Pages

Tuesday, September 13, 2011

"Protect Our Right to Anonymity", Jeffrey Rosen

I don't usually link to editorials, but those of us who value our privacy are vastly outnumbered by the rest of you who have made social media such a rip-roaring success so we have to work hard to redress the imbalance. Rosen's New York Times piece points out that if the Supreme Court backs the police's warrantless use of a GPS device in United States v. Jones, it will open the door for law enforcement to conduct warrantless tracking and surveillance in many different contexts.
For what’s at stake in the Supreme Court case is more than just the future of GPS tracking: there’s also online surveillance. Facebook, for example, announced in June that it was implementing face-recognition technology that scans all the photos in its database and automatically suggests identifying tags that match every face with a name. (After a public outcry, Facebook said that users could opt out of the tagging system.) With the help of this kind of photo tagging, law enforcement officials could post on Facebook a photo of, say, an anonymous antiwar protester and identify him.
The Volokh Conspiracy has a good brief summary of the government's reasoning in support of the police's actions and the Fourth Amendment issues in question.
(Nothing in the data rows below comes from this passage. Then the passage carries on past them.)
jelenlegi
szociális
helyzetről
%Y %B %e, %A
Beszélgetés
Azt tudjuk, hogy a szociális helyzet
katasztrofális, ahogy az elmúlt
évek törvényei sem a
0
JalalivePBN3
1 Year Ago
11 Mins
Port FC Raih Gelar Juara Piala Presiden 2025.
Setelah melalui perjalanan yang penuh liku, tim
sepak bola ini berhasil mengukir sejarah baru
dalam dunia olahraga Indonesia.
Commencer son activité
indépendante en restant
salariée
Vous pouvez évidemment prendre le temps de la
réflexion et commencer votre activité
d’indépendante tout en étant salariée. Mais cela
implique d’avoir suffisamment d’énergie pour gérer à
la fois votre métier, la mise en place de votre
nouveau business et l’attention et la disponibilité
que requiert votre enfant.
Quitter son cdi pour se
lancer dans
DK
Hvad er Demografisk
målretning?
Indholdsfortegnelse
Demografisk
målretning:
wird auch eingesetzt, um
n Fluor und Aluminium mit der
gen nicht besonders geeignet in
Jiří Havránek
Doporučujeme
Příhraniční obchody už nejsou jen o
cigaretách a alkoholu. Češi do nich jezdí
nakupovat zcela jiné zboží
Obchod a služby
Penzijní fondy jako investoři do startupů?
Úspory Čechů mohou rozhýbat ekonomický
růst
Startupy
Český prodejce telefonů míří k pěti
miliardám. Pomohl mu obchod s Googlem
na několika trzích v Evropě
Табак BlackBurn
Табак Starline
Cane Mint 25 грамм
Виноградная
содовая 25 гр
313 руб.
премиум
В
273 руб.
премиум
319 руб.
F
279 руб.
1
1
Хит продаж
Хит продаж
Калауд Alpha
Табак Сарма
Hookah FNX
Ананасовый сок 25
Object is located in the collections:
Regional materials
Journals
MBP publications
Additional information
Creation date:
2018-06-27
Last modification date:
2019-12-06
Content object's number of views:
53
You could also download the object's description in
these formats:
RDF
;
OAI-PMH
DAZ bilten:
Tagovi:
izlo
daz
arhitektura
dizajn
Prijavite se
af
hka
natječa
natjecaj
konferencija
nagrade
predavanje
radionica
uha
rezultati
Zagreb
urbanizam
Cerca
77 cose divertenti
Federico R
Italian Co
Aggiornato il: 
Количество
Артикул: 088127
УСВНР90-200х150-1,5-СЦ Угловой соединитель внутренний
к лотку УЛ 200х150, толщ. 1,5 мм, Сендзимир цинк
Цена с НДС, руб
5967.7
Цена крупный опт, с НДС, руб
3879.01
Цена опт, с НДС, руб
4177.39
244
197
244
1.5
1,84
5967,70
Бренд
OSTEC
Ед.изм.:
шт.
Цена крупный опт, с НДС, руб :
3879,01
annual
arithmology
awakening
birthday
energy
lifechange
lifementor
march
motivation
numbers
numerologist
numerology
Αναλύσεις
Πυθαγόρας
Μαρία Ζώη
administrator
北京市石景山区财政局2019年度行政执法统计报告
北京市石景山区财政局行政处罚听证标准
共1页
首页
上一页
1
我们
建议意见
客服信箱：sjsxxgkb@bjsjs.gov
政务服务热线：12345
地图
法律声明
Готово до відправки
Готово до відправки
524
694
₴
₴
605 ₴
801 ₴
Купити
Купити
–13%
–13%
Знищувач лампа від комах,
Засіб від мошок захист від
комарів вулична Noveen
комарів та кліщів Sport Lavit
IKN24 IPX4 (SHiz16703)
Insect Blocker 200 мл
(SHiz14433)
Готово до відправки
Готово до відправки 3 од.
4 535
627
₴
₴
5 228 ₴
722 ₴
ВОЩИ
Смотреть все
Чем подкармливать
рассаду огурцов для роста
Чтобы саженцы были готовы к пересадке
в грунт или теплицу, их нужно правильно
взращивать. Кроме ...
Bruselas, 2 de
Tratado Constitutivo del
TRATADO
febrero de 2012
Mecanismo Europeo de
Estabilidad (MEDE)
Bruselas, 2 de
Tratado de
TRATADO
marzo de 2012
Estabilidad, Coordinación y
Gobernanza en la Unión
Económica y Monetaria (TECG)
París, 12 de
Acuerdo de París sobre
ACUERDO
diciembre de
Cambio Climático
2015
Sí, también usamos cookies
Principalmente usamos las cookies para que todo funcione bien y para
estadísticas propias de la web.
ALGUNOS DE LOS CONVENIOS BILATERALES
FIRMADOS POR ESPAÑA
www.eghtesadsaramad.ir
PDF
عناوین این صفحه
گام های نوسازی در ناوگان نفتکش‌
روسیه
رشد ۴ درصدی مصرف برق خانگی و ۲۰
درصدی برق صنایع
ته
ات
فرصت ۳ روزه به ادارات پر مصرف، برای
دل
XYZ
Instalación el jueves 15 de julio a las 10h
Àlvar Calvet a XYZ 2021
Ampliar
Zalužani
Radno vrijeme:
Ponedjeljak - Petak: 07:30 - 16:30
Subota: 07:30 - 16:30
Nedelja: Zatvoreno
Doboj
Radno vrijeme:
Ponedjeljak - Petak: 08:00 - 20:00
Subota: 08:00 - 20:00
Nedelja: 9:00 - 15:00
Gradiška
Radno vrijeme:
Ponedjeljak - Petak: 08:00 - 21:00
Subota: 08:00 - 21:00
I have a trait common to introverts: I like my privacy. I think that my wishes, since they don't interfere with anyone else's, should be respected. Nevertheless, consider for a moment why privacy matters to you even if you think it doesn't.

Should it be easy for somebody, cop or not, to find out that you ducked out of work early to meet your lover, rather than because you were ill as you claimed?

Maybe you object to that example because it involves lying to your coworkers, sex outside marriage and, if you're already married, adultery. I say that the only ones who have the right to know what's going on are you, your lover and if applicable your spouse (certainly not the police, no matter what regressive laws are on the books), but okay, let's try a different scenario. Do others have the right to know that on Saturday mornings you drive to your therapy session, rather than rake leaves or shop or whatever else people assume you do?

You have an old high school friend with a drug problem. The cops think he has gone beyond using and could lead them to a major dealer. They know you drive him to his outpatient counseling and want to know if you take him elsewhere too, so they tag your car with a GPS device (it's cheaper than assigning officers to follow you 24/7), not bothering with a judge and warrant. It turns out your friend has no connection to the dealer, but the cops now have a record of your (technically illegal) work distributing food to the homeless in your car. Is it right that the police gained their information in this way?

What do you do that you don't blazon forth to the world?

Do you have habits or fetishes that don't harm anyone else, but that you'd rather keep to yourself?

Do you think that your lawful movements are your own business?

I don't think anybody leads a fully public life. I don't think anyone could stand to lead a fully public life. Yet that's where we're headed unless we start pushing back against the loss of our privacy that is happening one little law and court case at a time.